At Taunton this miscreant had the audacity to style me an incendiary! Why, I was a greater incendiary in 1831 than I am at present, if I ever were one; and if I am, he is doubly so, for having employed me. Then he calls me a traitor. My answer to that is, he is a liar. He is a liar in action and in words. His life is a living lie. He is a disgrace to his species. What taste of society must that be that could tolerate such a creature, having the audacity to come forward with one set of principles at one time, and obtain political assistance by reason of those principles, and at another to profess diametrically the reverse? His life, I say again, is a living lie. He is the most degraded of his species and kind, and England is degraded in tolerating, or having upon the face of her society a miscreant of his abominable, foul, and atrocious nature. My language is harsh, and I owe an apology for it; but I will tell you why I owe that apology: it is for this reason, that if there be harsher terms in the British language I should use them, because it is the harshest of all terms that would be descriptive of a wretch of his species. He possesses just the qualities of the impenitent thief who died upon the cross, whose name, I verily believe, must have been D'Israeli. For aught I know, the present D'Israeli is descended from him, and with the impression that he is, I now forgive the heir-at-law of the blasphemous thief who died upon the cross.

The Protestant alone could not expect to liberate his country—the Roman Catholic alone could not do it—neither could the Presbyterian—but amalgamate the three into the Irishman, and the Union is repealed. Learn discretion from your enemies—they have crushed your country by fomenting religious discord—serve her by abandoning it for ever. Let each man give up his share of the mischief—let each man forsake every feeling of rancour. But, I say not this to barter with you, my countrymen—I require no equivalent from you—whatever course you shall take, my mind is fixed—I trample under foot the Catholic claims, if they can interfere with the Repeal; I abandon all wish for emancipation, if it delays that Repeal. Nay, were Mr. Perceval, to-morrow, to offer me the Repeal of the Union, upon the terms of re-enactment the entire penal code, I declare it from my heart, and in the presence of my God, that I would most cheerfully embrace his offer.

Electors of the County Clare! choose between me and Mr.
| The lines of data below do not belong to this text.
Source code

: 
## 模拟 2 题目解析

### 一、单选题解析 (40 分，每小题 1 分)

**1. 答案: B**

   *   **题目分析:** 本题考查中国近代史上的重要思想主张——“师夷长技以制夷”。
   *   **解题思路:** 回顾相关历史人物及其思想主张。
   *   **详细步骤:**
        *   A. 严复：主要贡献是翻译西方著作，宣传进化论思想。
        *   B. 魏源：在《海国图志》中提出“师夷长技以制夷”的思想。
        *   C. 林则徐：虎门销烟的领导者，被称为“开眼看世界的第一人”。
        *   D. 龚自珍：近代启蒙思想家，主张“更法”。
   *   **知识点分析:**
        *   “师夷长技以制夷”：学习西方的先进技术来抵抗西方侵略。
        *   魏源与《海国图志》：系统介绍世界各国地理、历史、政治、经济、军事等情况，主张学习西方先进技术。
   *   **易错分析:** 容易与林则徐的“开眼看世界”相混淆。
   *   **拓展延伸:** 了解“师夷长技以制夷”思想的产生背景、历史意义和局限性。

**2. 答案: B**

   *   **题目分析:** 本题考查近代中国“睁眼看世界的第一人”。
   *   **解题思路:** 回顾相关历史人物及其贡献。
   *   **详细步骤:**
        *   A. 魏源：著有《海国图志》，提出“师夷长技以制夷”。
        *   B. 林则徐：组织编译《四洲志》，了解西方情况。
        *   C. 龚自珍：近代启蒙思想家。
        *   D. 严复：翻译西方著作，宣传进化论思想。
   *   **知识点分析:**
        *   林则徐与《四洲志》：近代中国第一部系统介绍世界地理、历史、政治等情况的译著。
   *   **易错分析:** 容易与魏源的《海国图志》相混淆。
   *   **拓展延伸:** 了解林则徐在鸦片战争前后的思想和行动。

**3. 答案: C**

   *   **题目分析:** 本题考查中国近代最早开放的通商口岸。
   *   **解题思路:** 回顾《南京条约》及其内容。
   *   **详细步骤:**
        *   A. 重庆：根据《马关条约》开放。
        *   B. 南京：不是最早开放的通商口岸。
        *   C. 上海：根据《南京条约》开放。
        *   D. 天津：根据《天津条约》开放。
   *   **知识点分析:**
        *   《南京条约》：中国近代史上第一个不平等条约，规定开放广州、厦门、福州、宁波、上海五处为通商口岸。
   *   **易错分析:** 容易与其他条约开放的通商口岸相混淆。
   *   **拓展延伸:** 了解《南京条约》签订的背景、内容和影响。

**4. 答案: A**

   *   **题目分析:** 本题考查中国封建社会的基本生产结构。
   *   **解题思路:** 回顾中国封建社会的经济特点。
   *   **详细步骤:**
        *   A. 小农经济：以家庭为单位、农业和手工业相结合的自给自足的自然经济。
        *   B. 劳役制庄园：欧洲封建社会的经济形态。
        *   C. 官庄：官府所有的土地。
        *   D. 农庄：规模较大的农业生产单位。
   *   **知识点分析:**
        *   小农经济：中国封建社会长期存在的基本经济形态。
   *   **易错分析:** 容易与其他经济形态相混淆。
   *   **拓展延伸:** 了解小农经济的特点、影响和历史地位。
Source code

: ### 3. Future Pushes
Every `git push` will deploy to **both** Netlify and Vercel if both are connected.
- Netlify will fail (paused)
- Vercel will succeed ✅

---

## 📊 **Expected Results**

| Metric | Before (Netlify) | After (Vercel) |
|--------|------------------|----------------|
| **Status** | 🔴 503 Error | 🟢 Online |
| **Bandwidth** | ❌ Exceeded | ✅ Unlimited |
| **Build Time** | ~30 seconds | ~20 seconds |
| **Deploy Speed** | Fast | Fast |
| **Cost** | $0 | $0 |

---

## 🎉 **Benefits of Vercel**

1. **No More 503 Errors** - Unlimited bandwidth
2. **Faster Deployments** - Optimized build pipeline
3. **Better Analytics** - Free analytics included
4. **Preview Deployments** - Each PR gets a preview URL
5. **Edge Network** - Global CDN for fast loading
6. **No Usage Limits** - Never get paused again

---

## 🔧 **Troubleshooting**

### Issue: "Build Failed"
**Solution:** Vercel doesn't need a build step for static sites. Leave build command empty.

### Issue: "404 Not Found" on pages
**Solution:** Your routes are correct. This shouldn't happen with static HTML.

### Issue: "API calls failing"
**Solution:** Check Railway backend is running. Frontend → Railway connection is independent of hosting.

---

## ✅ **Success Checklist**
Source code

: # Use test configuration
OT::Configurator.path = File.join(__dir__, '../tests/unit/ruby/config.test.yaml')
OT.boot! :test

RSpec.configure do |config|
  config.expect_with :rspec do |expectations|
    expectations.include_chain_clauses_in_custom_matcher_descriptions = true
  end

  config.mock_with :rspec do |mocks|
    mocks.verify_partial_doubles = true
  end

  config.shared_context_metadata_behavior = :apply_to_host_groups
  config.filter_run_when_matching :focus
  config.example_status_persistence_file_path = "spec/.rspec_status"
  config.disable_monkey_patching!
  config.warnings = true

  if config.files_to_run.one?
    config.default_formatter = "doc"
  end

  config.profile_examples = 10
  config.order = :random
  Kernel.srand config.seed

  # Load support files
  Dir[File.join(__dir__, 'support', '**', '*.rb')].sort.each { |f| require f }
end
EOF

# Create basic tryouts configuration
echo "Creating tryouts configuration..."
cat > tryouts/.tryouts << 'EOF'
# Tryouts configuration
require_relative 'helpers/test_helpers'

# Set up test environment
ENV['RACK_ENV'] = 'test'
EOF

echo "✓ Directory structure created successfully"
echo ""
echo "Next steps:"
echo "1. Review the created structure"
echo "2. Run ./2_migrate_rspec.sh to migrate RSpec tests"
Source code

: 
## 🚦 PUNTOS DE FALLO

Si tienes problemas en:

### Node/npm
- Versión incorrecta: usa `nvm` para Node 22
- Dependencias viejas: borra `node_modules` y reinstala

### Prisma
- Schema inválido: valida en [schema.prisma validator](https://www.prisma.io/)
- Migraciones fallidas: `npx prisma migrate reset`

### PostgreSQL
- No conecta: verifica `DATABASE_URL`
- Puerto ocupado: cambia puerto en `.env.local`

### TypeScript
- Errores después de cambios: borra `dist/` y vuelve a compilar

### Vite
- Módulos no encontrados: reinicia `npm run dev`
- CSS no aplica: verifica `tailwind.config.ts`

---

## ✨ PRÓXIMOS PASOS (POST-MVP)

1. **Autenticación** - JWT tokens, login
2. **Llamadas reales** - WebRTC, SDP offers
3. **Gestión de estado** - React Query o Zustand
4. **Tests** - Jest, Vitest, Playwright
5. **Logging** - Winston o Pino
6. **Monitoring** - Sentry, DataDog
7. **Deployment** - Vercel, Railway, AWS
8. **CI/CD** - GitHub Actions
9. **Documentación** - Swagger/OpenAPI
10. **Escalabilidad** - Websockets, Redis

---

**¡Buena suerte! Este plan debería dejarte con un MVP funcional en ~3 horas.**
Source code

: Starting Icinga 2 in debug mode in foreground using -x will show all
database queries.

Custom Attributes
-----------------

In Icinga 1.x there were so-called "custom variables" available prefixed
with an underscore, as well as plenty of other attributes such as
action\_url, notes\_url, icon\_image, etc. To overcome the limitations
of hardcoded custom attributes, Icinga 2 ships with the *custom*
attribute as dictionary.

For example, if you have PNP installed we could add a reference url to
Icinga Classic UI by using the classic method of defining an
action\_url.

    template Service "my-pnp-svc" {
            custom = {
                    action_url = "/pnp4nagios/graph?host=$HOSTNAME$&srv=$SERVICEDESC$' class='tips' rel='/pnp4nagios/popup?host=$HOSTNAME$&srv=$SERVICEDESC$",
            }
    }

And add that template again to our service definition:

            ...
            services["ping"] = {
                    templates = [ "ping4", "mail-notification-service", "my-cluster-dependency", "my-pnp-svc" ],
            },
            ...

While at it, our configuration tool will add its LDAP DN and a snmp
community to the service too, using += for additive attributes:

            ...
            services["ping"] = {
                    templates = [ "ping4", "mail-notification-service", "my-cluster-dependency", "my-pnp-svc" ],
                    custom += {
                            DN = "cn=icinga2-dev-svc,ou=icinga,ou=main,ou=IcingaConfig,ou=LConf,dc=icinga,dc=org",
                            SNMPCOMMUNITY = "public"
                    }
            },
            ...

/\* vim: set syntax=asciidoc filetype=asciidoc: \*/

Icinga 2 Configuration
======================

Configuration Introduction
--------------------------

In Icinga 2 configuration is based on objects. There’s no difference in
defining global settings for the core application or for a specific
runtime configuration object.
Vesey Fitzgerald; choose between him who has so long cultivated his own interests, and one who seeks only to advance yours; choose between the sworn libeller of the Catholic faith, and one who has devoted his early life to your cause; who has consumed his manhood in a struggle for your liberties, and who has ever lived, and is ready to die for, the integrity, the honour, the purity, of the Catholic faith, and the promotion of Irish freedom and happiness.